Gabriel savait qu’il faudrait un jour limiter cette expérience pour le bien des enfants.

L’amour lui fit oublier, un certain temps, ce qui se passait au Québec.       

Les médias de masse annoncèrent les mesures de guerre. Du jour au lendemain, rétroactivement, Gabriel devenait un criminel, car cette loi fasciste déclarait que toute personne agissant activement ou manifestant de la sympathie pour le FLQ était automatiquement hors la loi. Il n’en fallait pas plus pour que tout le monde dénonce le voisin qu’il n’aimait pas, ou tous ceux que l’on croyait indépendantistes… Après, on citera le Canada comme exemple de démocratie… Quelle démocrassie!        

Mais, ce n’était vraiment plus sa principale préoccupation. Nancy occupait tout son univers. 

Marc fut à nouveau arrêté ainsi que trois étudiants marxistes de l’université. Ils furent transportés dans des prisons à Montréal. Pour Gabriel, ces arrestations n’étaient point justifiées puisque le FLQ ne s’était jamais dangereusement manifesté à Sherbrooke … quelques bombes seulement… Par ailleurs, il crut ses prisonniers en danger de mort. Tuer, c’est ce qui caractérise les fascistes.        

— S’ils ont pu tuer Gouin, ils en tueront probablement d’autres, pensa-t-il.        

Il craignait surtout pour Marc, qui était devenu un ami inséparable. 

Prisonnier des événements, il s’efforça aussitôt d’entrer en contact avec un groupe d’étudiants plus radicaux afin d’organiser la résistance. À son avis, il fallait diffuser les noms des personnes arrêtées pour que la police et l’armée ne puissent pas les faire disparaître.     

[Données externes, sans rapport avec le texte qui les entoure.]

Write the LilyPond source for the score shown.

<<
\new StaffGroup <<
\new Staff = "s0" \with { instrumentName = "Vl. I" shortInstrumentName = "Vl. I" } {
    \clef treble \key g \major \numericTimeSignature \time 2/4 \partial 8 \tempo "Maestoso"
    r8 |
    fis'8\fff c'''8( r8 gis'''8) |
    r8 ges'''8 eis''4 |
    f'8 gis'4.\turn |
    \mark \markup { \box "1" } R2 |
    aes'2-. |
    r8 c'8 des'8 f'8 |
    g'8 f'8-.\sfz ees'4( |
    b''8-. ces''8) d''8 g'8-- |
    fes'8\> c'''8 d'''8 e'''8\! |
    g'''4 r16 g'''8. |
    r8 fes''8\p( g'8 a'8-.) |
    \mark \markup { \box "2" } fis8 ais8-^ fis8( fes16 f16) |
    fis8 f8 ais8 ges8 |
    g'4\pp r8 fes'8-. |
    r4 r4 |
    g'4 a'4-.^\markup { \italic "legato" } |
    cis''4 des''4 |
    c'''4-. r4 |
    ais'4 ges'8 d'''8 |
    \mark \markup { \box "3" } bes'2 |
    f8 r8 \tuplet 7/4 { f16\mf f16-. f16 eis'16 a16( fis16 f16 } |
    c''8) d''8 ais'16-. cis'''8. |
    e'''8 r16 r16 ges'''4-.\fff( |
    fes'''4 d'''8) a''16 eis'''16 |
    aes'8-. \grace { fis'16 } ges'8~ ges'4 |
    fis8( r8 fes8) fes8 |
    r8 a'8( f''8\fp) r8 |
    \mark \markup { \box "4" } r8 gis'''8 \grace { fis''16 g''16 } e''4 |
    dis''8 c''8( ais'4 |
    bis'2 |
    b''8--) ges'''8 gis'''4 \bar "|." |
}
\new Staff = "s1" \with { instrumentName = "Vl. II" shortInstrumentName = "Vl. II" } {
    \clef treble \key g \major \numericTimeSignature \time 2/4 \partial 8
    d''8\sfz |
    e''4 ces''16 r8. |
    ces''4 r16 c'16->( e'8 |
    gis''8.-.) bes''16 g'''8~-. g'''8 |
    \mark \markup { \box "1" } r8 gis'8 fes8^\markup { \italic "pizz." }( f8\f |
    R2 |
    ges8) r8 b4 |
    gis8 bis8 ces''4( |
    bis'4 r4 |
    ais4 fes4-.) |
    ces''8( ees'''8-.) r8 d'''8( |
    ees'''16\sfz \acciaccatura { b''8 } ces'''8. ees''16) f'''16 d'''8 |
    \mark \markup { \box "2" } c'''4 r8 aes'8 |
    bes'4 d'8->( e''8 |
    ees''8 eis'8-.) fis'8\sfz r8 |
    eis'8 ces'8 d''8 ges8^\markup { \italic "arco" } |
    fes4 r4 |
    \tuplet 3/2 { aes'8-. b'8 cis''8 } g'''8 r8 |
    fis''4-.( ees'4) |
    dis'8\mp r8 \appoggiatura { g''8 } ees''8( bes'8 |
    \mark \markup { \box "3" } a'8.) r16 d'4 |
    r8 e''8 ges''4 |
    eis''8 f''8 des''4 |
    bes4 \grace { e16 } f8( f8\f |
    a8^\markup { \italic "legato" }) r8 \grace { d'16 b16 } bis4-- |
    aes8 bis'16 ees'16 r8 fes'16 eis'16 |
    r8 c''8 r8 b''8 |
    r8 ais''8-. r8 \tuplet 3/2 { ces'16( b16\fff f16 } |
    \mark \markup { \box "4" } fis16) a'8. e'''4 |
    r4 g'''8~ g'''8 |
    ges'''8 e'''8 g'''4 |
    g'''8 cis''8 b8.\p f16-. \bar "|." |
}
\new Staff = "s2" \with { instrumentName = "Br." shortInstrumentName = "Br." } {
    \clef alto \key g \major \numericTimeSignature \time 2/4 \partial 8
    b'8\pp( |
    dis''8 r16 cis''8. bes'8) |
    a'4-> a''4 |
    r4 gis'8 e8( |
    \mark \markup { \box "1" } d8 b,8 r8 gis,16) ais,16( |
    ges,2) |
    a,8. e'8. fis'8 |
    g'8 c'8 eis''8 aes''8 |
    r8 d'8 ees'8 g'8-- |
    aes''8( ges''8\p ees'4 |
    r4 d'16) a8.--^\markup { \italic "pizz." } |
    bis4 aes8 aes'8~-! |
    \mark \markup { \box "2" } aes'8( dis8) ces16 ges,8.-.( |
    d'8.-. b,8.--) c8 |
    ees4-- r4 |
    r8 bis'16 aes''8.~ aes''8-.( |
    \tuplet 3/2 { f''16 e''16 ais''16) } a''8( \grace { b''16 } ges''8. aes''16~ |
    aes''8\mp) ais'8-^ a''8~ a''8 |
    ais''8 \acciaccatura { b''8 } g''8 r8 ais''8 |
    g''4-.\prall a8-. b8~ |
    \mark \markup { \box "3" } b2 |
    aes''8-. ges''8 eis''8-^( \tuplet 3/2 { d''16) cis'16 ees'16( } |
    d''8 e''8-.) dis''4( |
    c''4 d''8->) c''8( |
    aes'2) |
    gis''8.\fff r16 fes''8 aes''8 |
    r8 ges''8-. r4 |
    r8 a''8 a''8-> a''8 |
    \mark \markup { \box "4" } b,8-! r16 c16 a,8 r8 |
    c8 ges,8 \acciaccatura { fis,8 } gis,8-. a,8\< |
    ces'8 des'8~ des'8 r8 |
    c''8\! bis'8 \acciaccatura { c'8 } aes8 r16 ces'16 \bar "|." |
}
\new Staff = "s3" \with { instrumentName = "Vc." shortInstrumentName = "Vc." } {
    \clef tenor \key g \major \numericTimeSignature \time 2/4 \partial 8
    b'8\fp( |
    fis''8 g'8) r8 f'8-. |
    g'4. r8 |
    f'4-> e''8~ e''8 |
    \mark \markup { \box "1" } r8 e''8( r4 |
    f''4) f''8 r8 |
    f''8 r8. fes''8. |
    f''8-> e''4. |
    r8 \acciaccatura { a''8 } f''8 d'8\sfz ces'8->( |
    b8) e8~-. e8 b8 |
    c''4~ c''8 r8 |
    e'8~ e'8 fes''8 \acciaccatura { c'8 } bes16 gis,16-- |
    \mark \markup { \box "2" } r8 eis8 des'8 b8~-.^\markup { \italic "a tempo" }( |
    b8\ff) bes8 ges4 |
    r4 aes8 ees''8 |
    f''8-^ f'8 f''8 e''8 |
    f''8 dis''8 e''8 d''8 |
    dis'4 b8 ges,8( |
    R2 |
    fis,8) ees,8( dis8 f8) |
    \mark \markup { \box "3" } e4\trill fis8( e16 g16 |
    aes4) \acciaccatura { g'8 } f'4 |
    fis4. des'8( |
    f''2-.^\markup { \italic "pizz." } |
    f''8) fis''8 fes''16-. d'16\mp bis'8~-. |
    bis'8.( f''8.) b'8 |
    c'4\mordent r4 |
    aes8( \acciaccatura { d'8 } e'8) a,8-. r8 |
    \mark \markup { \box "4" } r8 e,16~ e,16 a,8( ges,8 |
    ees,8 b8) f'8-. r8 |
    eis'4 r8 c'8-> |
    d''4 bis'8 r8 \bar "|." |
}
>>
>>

L’omniprésence de l’armée amena le président du journal à lui dire, sur un ton des plus ironiques, alors qu’ils mangeaient ensemble au restaurant, entre deux fusils mitrailleurs : « Tu parles moins fort maintenant. Serait-ce que tu es moins brave, depuis que les fusils sont sortis? »     

Gabriel se contenta de sourire, sachant pertinemment bien que le premier tract, qu’il avait écrit, serait distribué dans la ville au cours de la soirée. Il quitta son patron et retrouva le groupe de jeunes qui distribuaient ses textes à  l’université et au cégep. Il fuma et s’installa à l’arrière de la moto qui devait le conduire au cégep pour la livraison de tracts. Comme si le danger n’était pas suffisant, lui et son jeune camarade foncèrent sur la ligne blanche entre les autos, au risque de se tuer. L’ivresse du danger était ainsi plus éblouissante.   

Quand Gabriel décida d’écrire d’autres pamphlets, il lui apparut clairement que son choix était fait. Dorénavant, rien ne serait plus pareil. Qu’il le veuille ou non, il était devenu felquiste d’âme.